The directed geological models should be built based on databases, using the appropriate software. These models are used to represent both a three-dimensional image of a productive reservoir as well as various planar images (geological profiles, horizontal sections, mapping schemes, etc.).

It is mandatory that all geological maps, profiles, and any image of a productive reservoir contain information on the development of the reservoir.

The main lithological and physical characteristics of the development object need to be specified according to the core data, well logging, and hydrodynamic studies. Depending on the purpose, these studies can either be standard or special. The difference between them is determined only by the set of studied properties of reservoir rocks and the tasks that need to be solved for a particular development object.

Specification of heterogeneity of productive layers is mainly related to the detailed reservoirs of the development object. Along with the standard methods of the manual version, automated methods of well-section correlation can be used. However, correlation itself should always be preferred in the traditional geological plan, since the geologist uses much more information and his own experience in this operation than the automatic correlation algorithm. Correlation methods that combine traditional and automated methods give the best and fastest results in these studies.

Summary-statistical sections, which can be used to characterize development object heterogeneity, take into account only reservoir presence or absence in vertical sections. This widely used method should be supplemented with data on the quantitative values of the main lithological and physical parameters of the development object (porosity, permeability, oil saturation, etc.), which increases the information content of such summary statistical sections.

A geological and field analysis provides information about the heterogeneity of the development object by specifying average values and variations of parameters, net-to-gross ratios, compartmentalization, and constructing maps of these parameters for selected reservoir objects (packs, layers, etc.). It is not difficult to perform these operations with the appropriate databases.

The physicochemical properties and composition of formation fluids should be specified with particular care. A sufficient number of analyses is required to examine the distribution of properties over the area and section of the development object. It is important to compare new data with initial estimates since oil properties (such as density and conversion factor) can vary depending on how long the object has been under development.

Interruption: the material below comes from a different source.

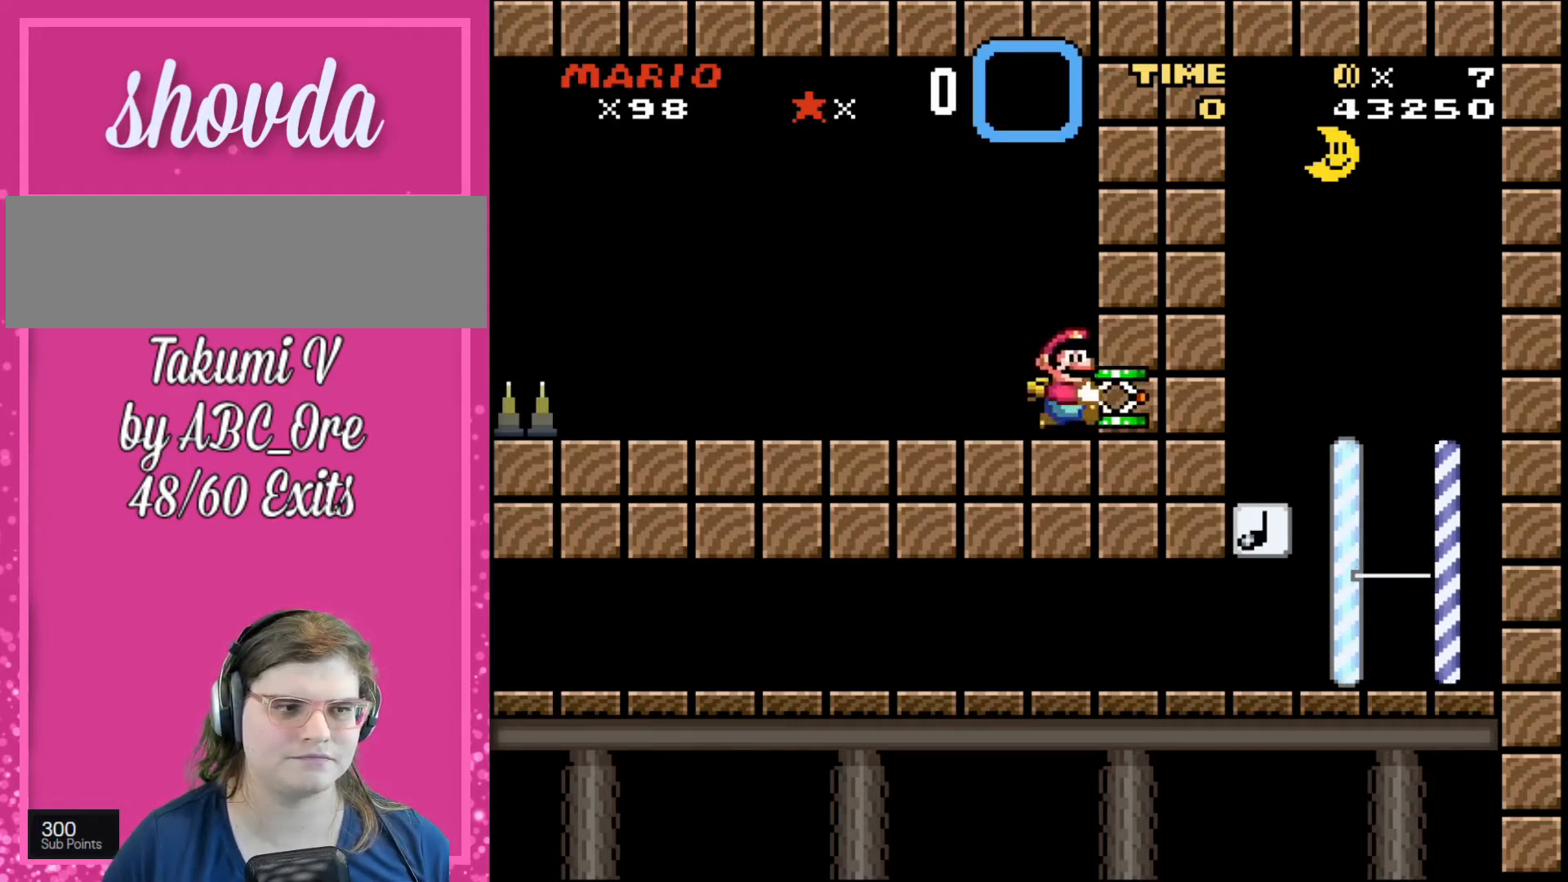
{"buttons": ["DPAD_LEFT"], "events": [[134, "DPAD_RIGHT", "up"], [434, "DPAD_LEFT", "down"]]}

The purpose of laboratory studies of the core and the properties of formation liquids and gases over sections and areas of oil deposits is to clarify the variability of geological and physical characteristics.

The development of a field (or hydrocarbon deposit) is a continuous process involving geophysical and field analysis, the intermediate results of which are summarized when any development project document is prepared (a development flow chart, a development project, or additional development. It is, therefore, necessary and desirable to present materials uniformly for the analysis of the development of oil and gas-oil fields so that it is possible to objectively compare the efficiency at which oil reserves are extracted from various deposits and fields.

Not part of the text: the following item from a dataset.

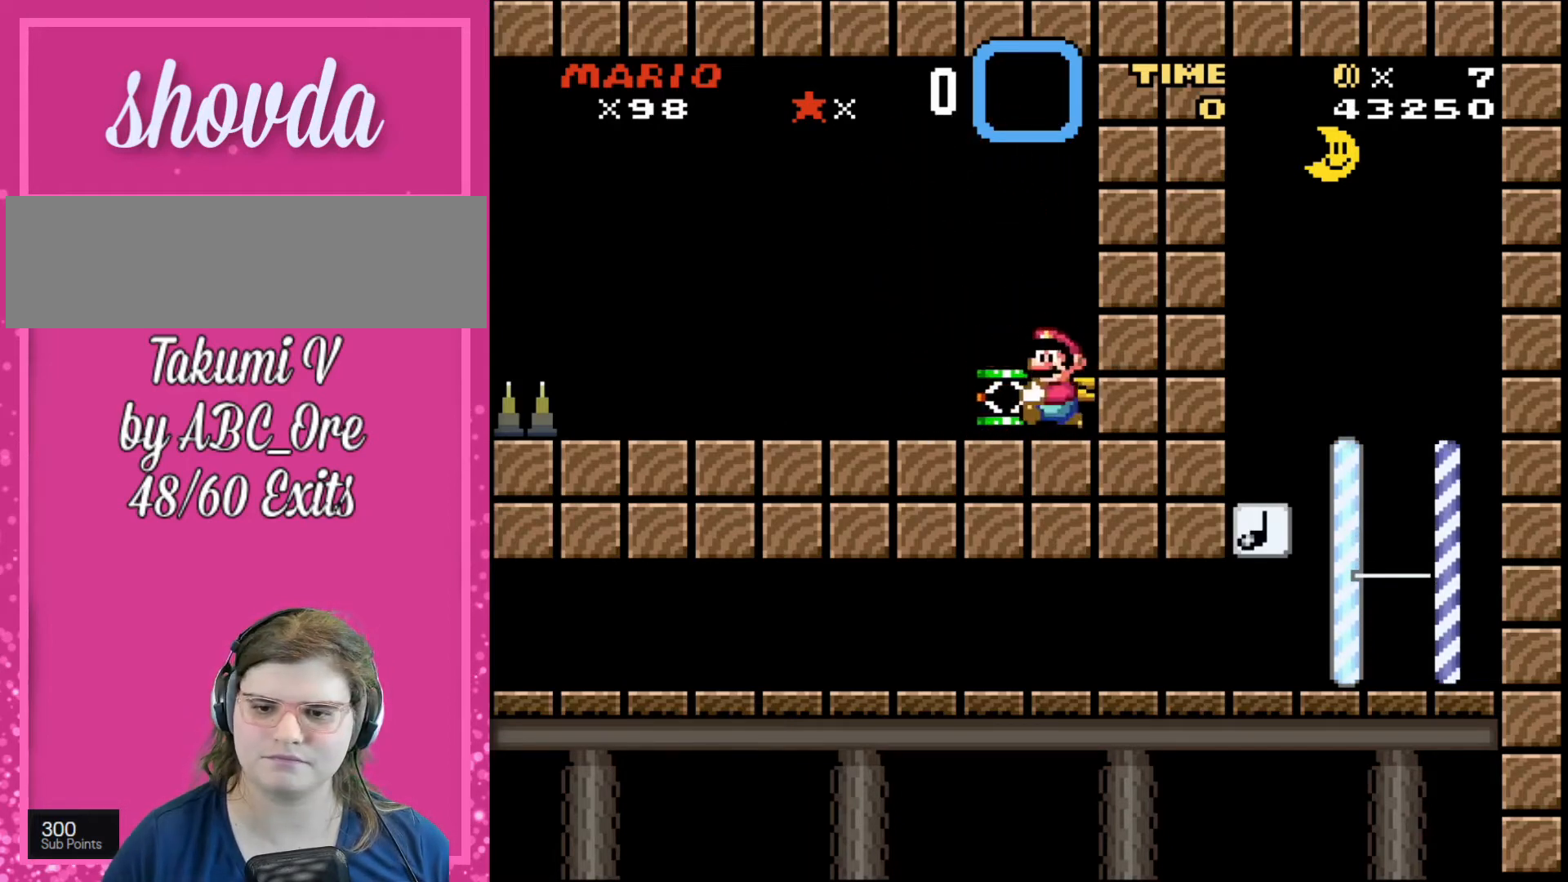
{"buttons": ["DPAD_RIGHT"], "events": [[233, "DPAD_LEFT", "up"], [267, "DPAD_RIGHT", "down"]]}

During geological and field analyses of the development process, the most important task is determining whether design solutions are adequate for specific geological and mining conditions of deposits and fields and whether they have been implemented completely. To accomplish this two-pronged task, in essence, the following tasks should be performed:

• assessment of the energy state of the deposits;
• the dynamics of changes in the water cut of the products produced;
• assessment of the nature and extent of the development of oil reserves;
• evaluation of the effectiveness of methods to improve well productivity and increase oil recovery.

Providing complete information about the development process is vital to the quality of work on the analysis of it because the frequency and volume of the field studies of wells and formations are determined by the current instructions and guidance documents. In order to control the development of productive formations, it is essential to implement research programs to the fullest extent possible.